X_train_sm = sm.add_constant(X_train_sm)

model5 = sm.OLS(y_train, X_train_sm)

result = model5.fit()

In [None]:
result.summary()

In [None]:
# Checking the VIF

vif = pd.DataFrame()
vif['Features'] = X_train_sm.columns
vif['VIF'] = [variance_inflation_factor(X_train_sm.values, i) for i in range(X_train_sm.shape[1])]
vif['VIF'] = round(vif['VIF'], 2)
vif = vif.sort_values(by = "VIF", ascending = False)
vif

- Dropping "Jan", since it has a high P-value.
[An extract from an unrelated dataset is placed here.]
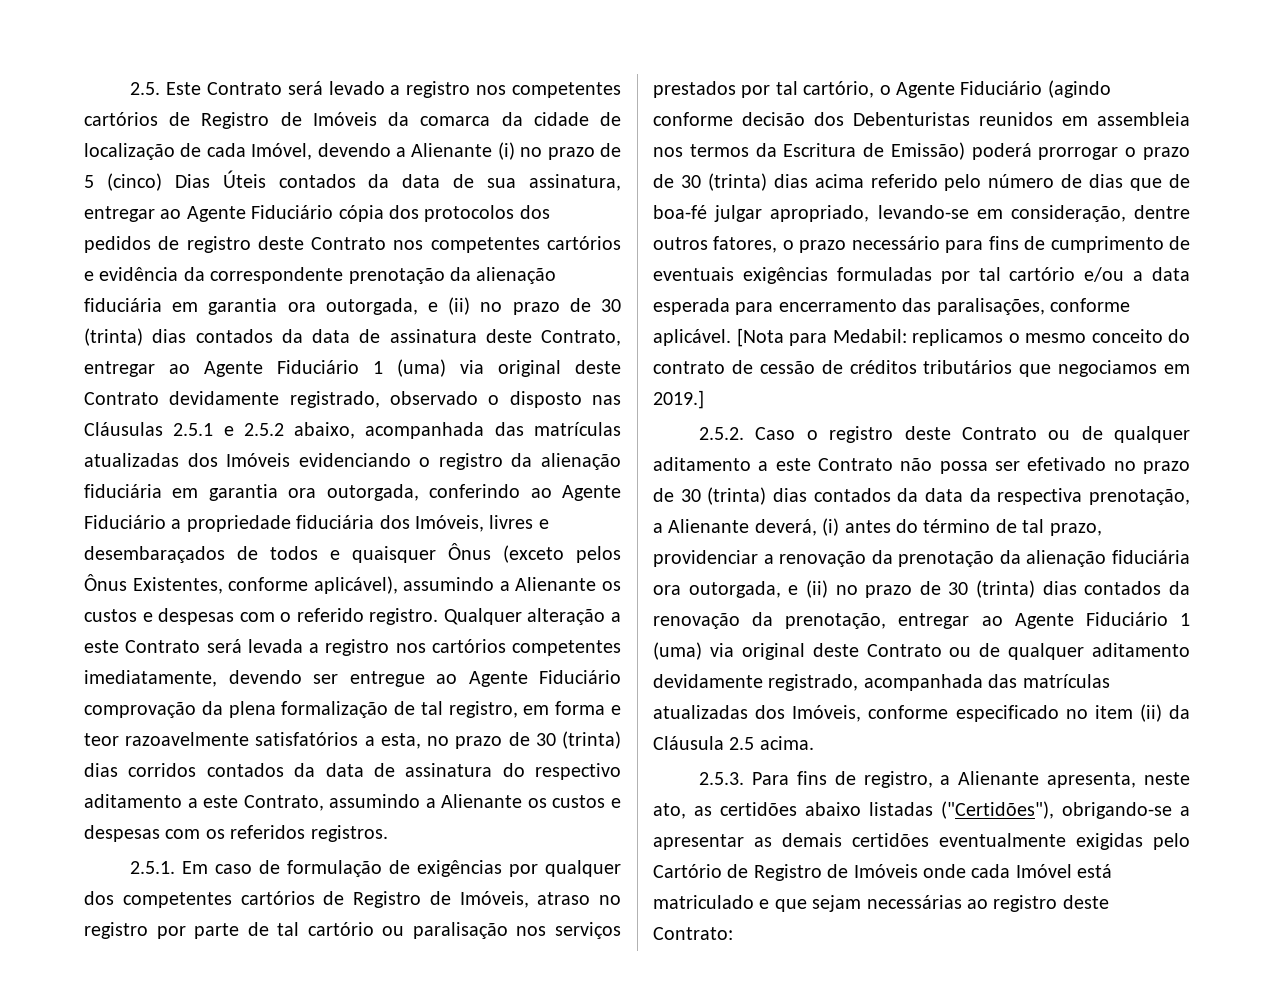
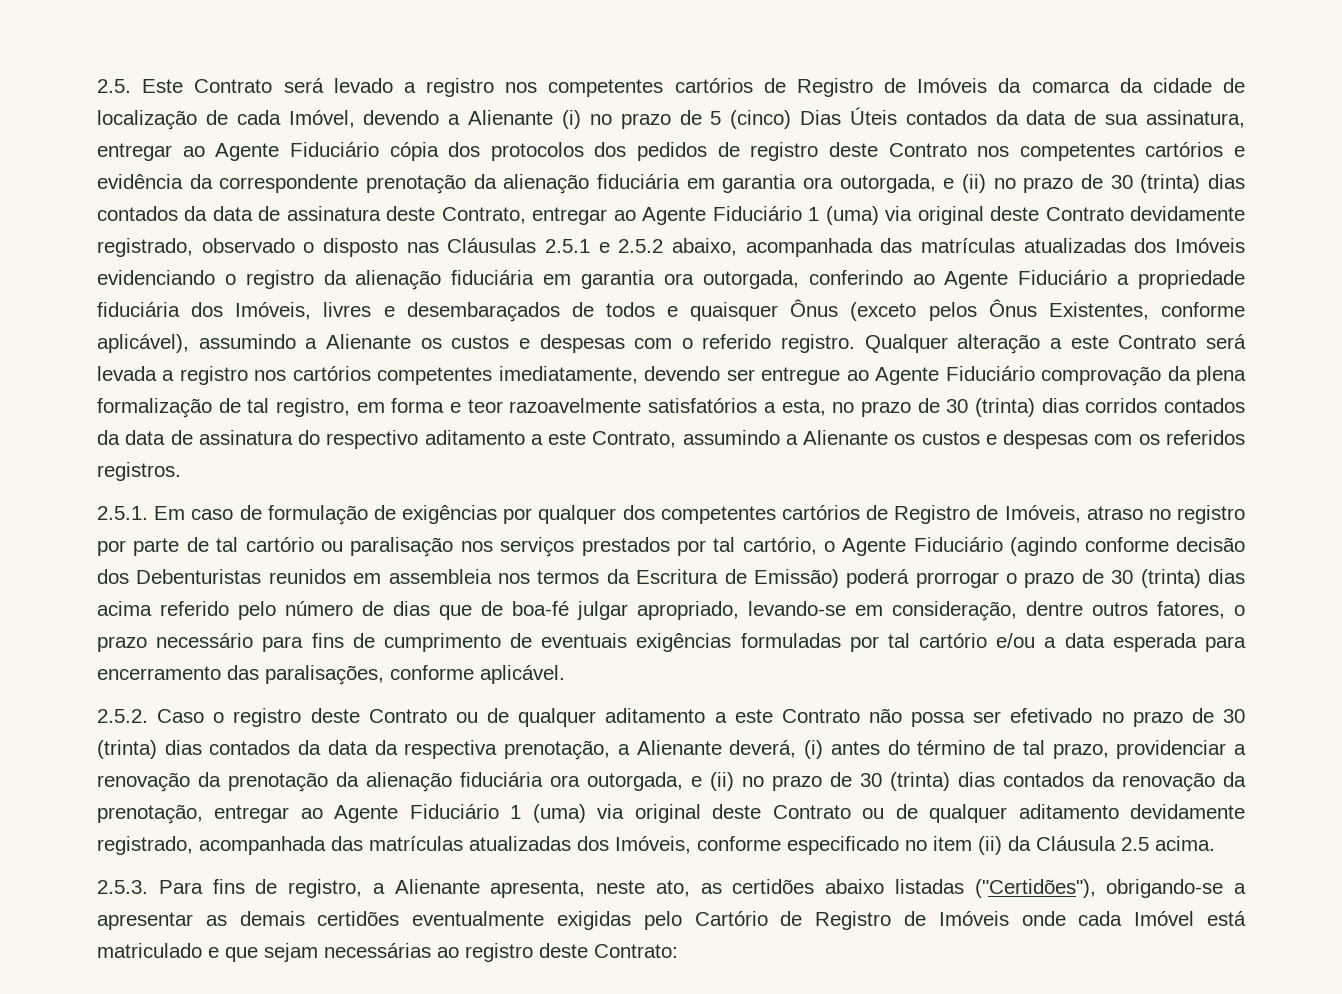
[736,328,1190,347] [653,360,1190,377] [653,390,704,409] [Nota para Medabil: replicamos o mesmo conceito do contrato de cessão de créditos tributários que negociamos em 2019.] -> (565, 674) none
- Since, the P-values looks significant for all the features and also the VIF is well below 3, we will conclude this as our final model.

In [None]:
# predicting in train set

y_train_pred = result.predict(X_train_sm)

In [None]:
# Residual Analysis

sns.distplot((y_train - y_train_pred))
plt.show()

### Step6: Predicting on the test set

In [None]:
# Scaling the test set

df_test[cols_to_scale] = scaler.transform(df_test[cols_to_scale])

df_test.head()

In [None]:
df_test.yr.value_counts()

In [None]:
# Splitting into X and y

y_test = df_test.pop("cnt")

X_test = df_test

In [None]:
# Dropping necessary columns

X_test.drop(columns = n_rfe_cols, axis = 1, inplace = True)
X_test.drop(columns = ["Nov", "atemp", "Sun", "holiday"], axis = 1, inplace = True)

In [None]:
# Adding constant

X_test_sm = sm.add_constant(X_test)

In [None]:
# Predicting on the test set

y_test_pred = result.predict(X_test_sm)

In [None]:
# Residual Analysis

sns.distplot((y_test - y_test_pred))
plt.show()

In [None]:
# Checking the R2_score

round(r2_score(y_true = y_test, y_pred = y_test_pred),2)

In [None]:
# Checking the parameters

result.params

#### Therefore, our final MLR model equation is:

- cnt = 0.367 +  (0.224*yr) + (0.044*workingday) +  (0.539*temp) + (0.051*Winter) + (0.062*Sep) + (0.056*Sat) - (0.225*hum) - (0.124*windspeed) - (0.117*Spring) - (0.076*Jul) - (0.179*Rainy)

### Step7: Conclusion

- We can clearly see that in Boom Bikes thrive during summer and fall. There are ample customers using these bikes during that time. It can be supported by the EDA that we have performed and also by the co-efficients of "Sep" and "temp".
- During a clear sunny day, when the temperatures are high, more people tend to go out and hence use the Boom Bikes more.
- The scenarios which definitely require some attention are during: Bad weather conditions and also during Spring.
- The company can come out with schemes and special offers to riders during this period to increase participation and boost their income.
- They can also allow portable umbrellas or rain suits, so that riders are confident about commuting during bad weather.

##### Considering if the above steps are taken, the business for Boom Bikes will thrive for the days to come.